Brazil's sweeping crackdown on illegal online gambling begins now

Brazil is cracking down on unregulated online gambling as part of a major industry overhaul. President Luiz Inácio Lula da Silva signed a new gambling law in December 2023, setting stricter rules for operators. The government now aims to shut down illegal sites while licensing approved businesses in the coming months. The Ministry of Finance has given nearly 100 companies permission to run 210 legal gambling websites. These firms currently hold temporary licences, which will soon be replaced by full five-year permits. To qualify, operators must pay a $5.3 million fee and meet strict industry standards.
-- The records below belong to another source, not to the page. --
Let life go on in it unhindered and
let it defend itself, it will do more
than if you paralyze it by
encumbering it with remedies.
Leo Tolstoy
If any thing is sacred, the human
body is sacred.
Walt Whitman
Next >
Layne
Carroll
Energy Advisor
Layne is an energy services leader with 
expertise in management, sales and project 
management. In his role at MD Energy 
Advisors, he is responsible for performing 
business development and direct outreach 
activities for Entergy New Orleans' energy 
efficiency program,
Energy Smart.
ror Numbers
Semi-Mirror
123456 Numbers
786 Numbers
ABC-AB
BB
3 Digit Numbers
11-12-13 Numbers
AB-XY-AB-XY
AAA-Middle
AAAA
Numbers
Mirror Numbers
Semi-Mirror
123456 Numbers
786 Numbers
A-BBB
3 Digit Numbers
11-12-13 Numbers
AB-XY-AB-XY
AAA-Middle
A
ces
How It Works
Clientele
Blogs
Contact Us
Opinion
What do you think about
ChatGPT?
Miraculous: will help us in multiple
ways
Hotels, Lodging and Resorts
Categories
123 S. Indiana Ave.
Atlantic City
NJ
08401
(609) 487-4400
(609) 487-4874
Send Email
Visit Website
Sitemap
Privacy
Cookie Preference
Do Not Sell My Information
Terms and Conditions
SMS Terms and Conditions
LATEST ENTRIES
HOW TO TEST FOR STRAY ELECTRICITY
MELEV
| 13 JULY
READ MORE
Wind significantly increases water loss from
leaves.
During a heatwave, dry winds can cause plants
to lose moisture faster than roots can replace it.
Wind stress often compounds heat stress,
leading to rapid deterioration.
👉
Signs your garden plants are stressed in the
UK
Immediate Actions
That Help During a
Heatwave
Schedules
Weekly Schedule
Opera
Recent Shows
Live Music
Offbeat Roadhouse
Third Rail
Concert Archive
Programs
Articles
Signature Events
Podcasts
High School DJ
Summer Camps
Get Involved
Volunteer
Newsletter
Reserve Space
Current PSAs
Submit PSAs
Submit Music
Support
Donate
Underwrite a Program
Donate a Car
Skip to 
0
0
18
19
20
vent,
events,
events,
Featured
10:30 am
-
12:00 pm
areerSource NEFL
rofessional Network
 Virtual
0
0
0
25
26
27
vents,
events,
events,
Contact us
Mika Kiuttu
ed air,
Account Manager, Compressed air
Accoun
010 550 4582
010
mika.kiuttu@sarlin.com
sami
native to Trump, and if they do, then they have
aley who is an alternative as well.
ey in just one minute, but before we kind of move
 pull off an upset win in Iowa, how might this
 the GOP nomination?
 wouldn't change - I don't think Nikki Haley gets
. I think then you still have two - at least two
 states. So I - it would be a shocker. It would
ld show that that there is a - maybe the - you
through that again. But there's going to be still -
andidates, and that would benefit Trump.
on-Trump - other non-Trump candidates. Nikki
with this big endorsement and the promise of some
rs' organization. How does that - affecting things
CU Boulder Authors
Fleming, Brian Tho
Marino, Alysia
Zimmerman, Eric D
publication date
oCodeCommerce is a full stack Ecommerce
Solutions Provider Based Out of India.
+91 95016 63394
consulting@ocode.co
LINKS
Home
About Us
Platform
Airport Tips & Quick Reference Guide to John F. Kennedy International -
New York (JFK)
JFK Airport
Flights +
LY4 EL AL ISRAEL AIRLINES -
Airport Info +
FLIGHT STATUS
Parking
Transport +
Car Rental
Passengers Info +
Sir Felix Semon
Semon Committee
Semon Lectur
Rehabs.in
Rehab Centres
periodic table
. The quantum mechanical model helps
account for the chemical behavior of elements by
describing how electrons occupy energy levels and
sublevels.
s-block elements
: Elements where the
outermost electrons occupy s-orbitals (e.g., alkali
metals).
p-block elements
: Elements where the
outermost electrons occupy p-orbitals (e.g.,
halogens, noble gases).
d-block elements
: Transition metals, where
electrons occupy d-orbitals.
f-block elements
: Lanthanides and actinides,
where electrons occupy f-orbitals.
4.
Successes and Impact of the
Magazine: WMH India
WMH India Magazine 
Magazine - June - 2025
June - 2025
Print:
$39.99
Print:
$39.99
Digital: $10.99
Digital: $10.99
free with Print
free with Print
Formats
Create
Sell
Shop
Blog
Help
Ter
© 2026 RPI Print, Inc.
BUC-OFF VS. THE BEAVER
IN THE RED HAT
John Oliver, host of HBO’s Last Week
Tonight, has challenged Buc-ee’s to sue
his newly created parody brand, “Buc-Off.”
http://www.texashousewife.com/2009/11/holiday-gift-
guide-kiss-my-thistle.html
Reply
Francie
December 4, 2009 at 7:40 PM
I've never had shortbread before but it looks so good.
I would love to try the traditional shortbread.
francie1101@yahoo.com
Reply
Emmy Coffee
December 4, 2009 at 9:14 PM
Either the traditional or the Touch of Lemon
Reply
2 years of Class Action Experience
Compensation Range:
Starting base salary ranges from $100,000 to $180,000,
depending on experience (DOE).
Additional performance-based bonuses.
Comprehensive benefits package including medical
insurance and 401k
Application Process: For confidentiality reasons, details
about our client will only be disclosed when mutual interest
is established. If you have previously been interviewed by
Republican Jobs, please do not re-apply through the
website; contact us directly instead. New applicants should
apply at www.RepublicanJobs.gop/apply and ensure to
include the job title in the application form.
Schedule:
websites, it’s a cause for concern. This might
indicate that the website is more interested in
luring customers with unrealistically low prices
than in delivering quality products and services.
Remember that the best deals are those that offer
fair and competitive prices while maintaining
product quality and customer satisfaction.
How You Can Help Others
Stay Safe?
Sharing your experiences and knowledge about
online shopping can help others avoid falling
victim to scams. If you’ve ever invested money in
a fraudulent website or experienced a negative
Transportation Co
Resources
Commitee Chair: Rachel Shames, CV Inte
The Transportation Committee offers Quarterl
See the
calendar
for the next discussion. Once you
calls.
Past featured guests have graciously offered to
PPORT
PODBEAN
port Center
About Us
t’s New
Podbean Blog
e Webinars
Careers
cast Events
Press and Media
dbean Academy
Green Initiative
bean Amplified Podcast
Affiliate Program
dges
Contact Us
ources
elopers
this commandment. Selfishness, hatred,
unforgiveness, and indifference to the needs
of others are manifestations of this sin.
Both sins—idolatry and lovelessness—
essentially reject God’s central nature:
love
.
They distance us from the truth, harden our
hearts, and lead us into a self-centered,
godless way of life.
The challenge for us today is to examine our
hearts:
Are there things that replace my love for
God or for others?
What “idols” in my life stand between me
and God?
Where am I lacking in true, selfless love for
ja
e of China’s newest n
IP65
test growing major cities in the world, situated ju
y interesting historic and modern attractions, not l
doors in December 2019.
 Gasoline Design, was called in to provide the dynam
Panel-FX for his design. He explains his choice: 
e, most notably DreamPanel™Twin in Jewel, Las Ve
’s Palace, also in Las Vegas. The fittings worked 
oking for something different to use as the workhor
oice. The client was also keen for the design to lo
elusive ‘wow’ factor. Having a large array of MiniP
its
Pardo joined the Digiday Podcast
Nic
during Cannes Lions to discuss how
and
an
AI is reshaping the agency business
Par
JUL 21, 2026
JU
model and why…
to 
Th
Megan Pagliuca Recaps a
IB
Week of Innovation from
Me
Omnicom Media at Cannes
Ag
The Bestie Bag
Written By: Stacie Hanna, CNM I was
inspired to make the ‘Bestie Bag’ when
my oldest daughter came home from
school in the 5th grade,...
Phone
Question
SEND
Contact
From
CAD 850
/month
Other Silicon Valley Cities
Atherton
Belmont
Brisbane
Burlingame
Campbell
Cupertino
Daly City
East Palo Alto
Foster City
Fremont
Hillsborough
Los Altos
Unauthorised gambling sites face a deadline to comply. By October, they must apply for accreditation or risk closure. Finance Minister Fernando Haddad has made it clear that unregulated platforms will be blocked to protect consumers and secure tax revenue.

Estimates suggest between 24 million and 52 million Brazilians gamble online, though the exact number remains debated. The government has identified around 2,050 illegal sites for potential shutdown, signalling a tougher stance on enforcement. The first full gambling licences are expected within months, marking a shift toward tighter regulation. Legal operators will pay fees and follow new rules, while illegal platforms face forced shutdowns. The changes aim to create a safer market while boosting state income from the growing industry.